In each of these realms, the actor in question is responding to professional stimuli that are fairly well defined and result, at least originally, from sensible conclusions. The world of journalism, for example, moves far too fast to allow for academic scrupulousness. Accurate information about complex matters can take decades to acquire and examine, but politicians, corporations, and individuals need to act in the moment. Just as justice delayed is justice denied, so, too, “news” loses its value when no longer “new.” But the upshot is that a well-funded, self-disciplined, and multifaceted attempt to replace what Lippmann termed the “pictures” in a public’s “head” with new ones—ones that serve the ideological, political, financial, or personal interests of the author or the interests said author represents—are likely to succeed if practiced in a sustained, disciplined fashion in a variety of media simultaneously.
And this is exactly what has happened in recent decades, as right-wing billionaires like Richard Mellon Scaife, Rupert Murdoch, the Coors brothers, and, more recently, the Koch brothers have joined together with multinational corporations to shift the center of political gravity in our debate rightward on matters of economic, military, and social policy. They have been able to succeed, in part, because most academics who retain a commitment to intellectual scrupulousness have lost the ability to speak beyond their narrow disciplines to the larger public. At the same time, the growth of right-wing talk radio, cable news, and a bevy of well-funded think tanks like the Heritage Foundation, the American Enterprise Institute, the Cato Institute, the Manhattan Institute, and the Hoover Institution at Stanford University have overwhelmed what remains of their less ideologically committed counterparts, such as the Brookings Institution and the Carnegie Corporation of New York, to say nothing of the advantage they enjoy over genuinely liberal organizations such as the labor-backed Economic Policy Institute and the more recently created Center for American Progress.
The slow collapse of the newspaper industry and the growth of online, less professionalized news sources, while salutary from a Deweyan conversational perspective, has also opened up public discourse to additional infusions of ideologically motivated misinformation.
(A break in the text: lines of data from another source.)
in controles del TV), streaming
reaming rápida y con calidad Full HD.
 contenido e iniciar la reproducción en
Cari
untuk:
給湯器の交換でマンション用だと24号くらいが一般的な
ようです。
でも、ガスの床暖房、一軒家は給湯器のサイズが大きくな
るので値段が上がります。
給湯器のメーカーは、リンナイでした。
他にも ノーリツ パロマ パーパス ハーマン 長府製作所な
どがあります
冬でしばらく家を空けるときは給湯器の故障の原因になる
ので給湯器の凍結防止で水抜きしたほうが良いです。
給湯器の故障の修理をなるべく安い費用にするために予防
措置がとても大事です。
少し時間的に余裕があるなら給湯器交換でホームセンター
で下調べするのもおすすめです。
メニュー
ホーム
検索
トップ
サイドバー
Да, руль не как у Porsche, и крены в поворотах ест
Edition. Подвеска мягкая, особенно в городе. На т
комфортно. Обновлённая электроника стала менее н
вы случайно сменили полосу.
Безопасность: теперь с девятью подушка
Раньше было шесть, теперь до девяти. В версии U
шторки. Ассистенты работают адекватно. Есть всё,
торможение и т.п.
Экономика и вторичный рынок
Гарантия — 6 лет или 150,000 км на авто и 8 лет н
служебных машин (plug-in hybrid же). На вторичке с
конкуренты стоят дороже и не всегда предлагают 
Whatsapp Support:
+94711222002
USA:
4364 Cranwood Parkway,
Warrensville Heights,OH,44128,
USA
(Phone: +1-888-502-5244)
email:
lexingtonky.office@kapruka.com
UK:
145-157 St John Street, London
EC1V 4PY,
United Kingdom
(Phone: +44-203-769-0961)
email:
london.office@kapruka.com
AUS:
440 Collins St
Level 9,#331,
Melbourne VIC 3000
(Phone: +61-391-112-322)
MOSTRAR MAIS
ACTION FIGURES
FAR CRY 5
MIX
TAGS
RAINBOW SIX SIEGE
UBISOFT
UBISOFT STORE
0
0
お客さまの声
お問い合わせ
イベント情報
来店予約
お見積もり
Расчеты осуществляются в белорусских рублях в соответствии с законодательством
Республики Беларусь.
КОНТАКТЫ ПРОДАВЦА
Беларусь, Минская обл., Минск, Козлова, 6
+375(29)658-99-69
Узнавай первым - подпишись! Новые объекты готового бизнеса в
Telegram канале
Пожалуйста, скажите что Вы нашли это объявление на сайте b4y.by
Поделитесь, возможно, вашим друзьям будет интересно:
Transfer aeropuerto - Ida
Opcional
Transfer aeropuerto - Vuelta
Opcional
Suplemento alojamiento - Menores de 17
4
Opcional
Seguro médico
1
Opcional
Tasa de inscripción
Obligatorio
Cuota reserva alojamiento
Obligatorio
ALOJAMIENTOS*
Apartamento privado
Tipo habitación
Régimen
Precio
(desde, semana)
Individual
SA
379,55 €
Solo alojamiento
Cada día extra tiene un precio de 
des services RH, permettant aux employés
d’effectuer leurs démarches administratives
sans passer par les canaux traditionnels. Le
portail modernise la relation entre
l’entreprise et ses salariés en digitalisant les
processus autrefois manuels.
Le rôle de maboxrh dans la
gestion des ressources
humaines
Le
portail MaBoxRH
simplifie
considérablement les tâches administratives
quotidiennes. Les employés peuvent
The results are all around us. Did Saddam Hussein attack the World Trade Center? Did the Obama health-care reform bill call for “death panels”? Is man-made global climate change a hoax or nothing more than a purposeful conspiracy of scientists seeking greater funding? Do tax cuts for millionaires and billionaires really pay for themselves? “The quack, the charlatan, the jingo, and the terrorist, can flourish only where the audience is deprived of independent access to information,” wrote Lippmann. But as we see today, he was being overly generous. They can thrive just as easily when elites cannot be bothered to provide accurate information or refuse to do so in the service of their own political, ideological, or economic interests. That such questions even need to be addressed is, sadly, a significant victory for those against whose machinations and manipulations both Lippmann and Dewey sought to defend us. Ω
[Eric Alterman is a Distinguished Professor of English, Brooklyn College, City University of New York, and Professor of Journalism at the CUNY Graduate School of Journalism. Alterman received his B.A. in History and Government from Cornell, his M.A. in International Relations from Yale, and his Ph.D. in US History from Stanford. He is author of eight books, including, most recently, Kabuki Democracy: The System vs. Barack Obama (2011).]